A settembre l’indice di riferimento per la produzione dell’Eurozona è sceso da 51,9 a 50,4 punti toccando il livello minimo dal giugno 2013. Nel dettaglio, il manifatturiero è calato di 1,4 punti (contrariamente alle attese di miglioramento) mentre l’indice dei servizi è sceso da 53,5 a 52 punti smentendo le previsioni che puntavano a un calo di appena 0,2 punti.

Su tutto spiccano le due cifre di riferimento che inquietano Berlino, Francoforte al pari di Bruxelles e Roma: la soglia dei nuovi ordinativi e quella delle intenzioni di assunzioni delle imprese. Entrambe nel settore manifatturiero sono crollate sotto la quota di 50 punti che divide due realtà economiche diametralmente opposte: sopra è crescita, sotto è recessione.

Anche se il vero problema della Germania è l’abbinata con la clamorosa flessione nei servizi (il minimo da dicembre 2018) che ha fatto scivolare l’indice generale tedesco da 51,7 a 49,1. Non succedeva dall’autunno 2012, mentre l’ultimo sforamento di “quota 50” risale a ben sette anni fa.

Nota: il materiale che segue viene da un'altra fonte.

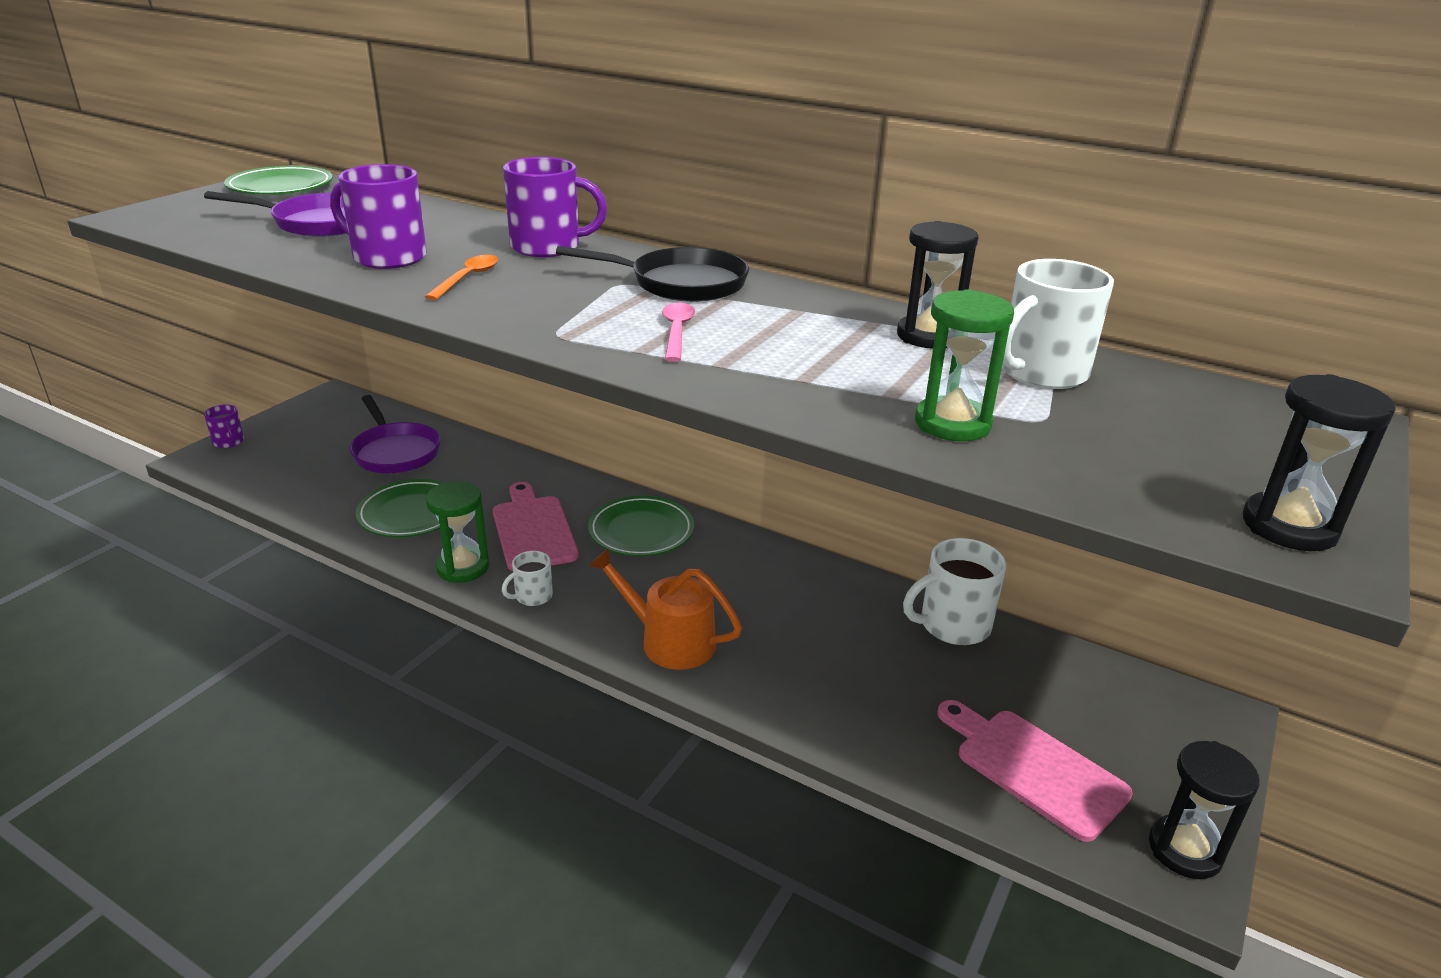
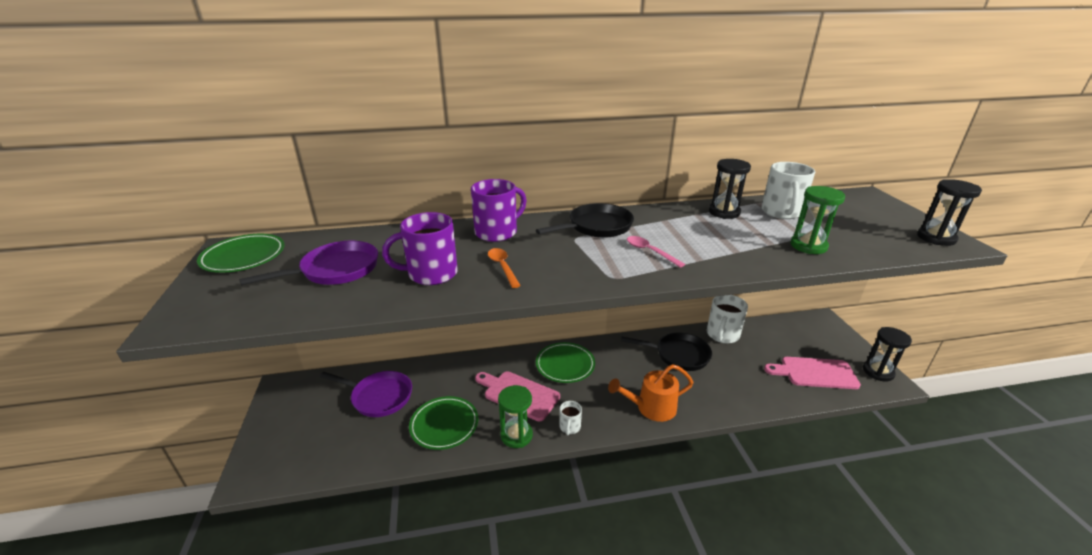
camera: 40 degrees left, 0 degrees up
purple mug [204,405,244,448] -> none
none -> black pan [621,332,712,371]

Altri tempi, prima del «boom» del «made in Germany» che ora si sta sgonfiando a spese dell’economia di tutta l’Europa. La Repubblica federale soffre più di tutti gli altri Stati Ue l’incertezza globale, al punto che gli analisti di Hsbc squadernano gli scenari d’emergenza. «Con l’Eurozona prossima alla stagnazione e la Germania in contrazione la Bce dovrà considerare bene la sua prossima mossa. Mentre auspica che uno stimolo fiscale venga in soccorso non può dare nulla per scontato». Collima con la tesi rilanciata ieri da Capital Economics secondo cui «anche se l’economia tedesca balbetta, resta improbabile un forte stimolo strutturale, considerando l’attuale quadro politico. Ci sono scarse ragioni per ritenere che il Pil si riprenderà da solo».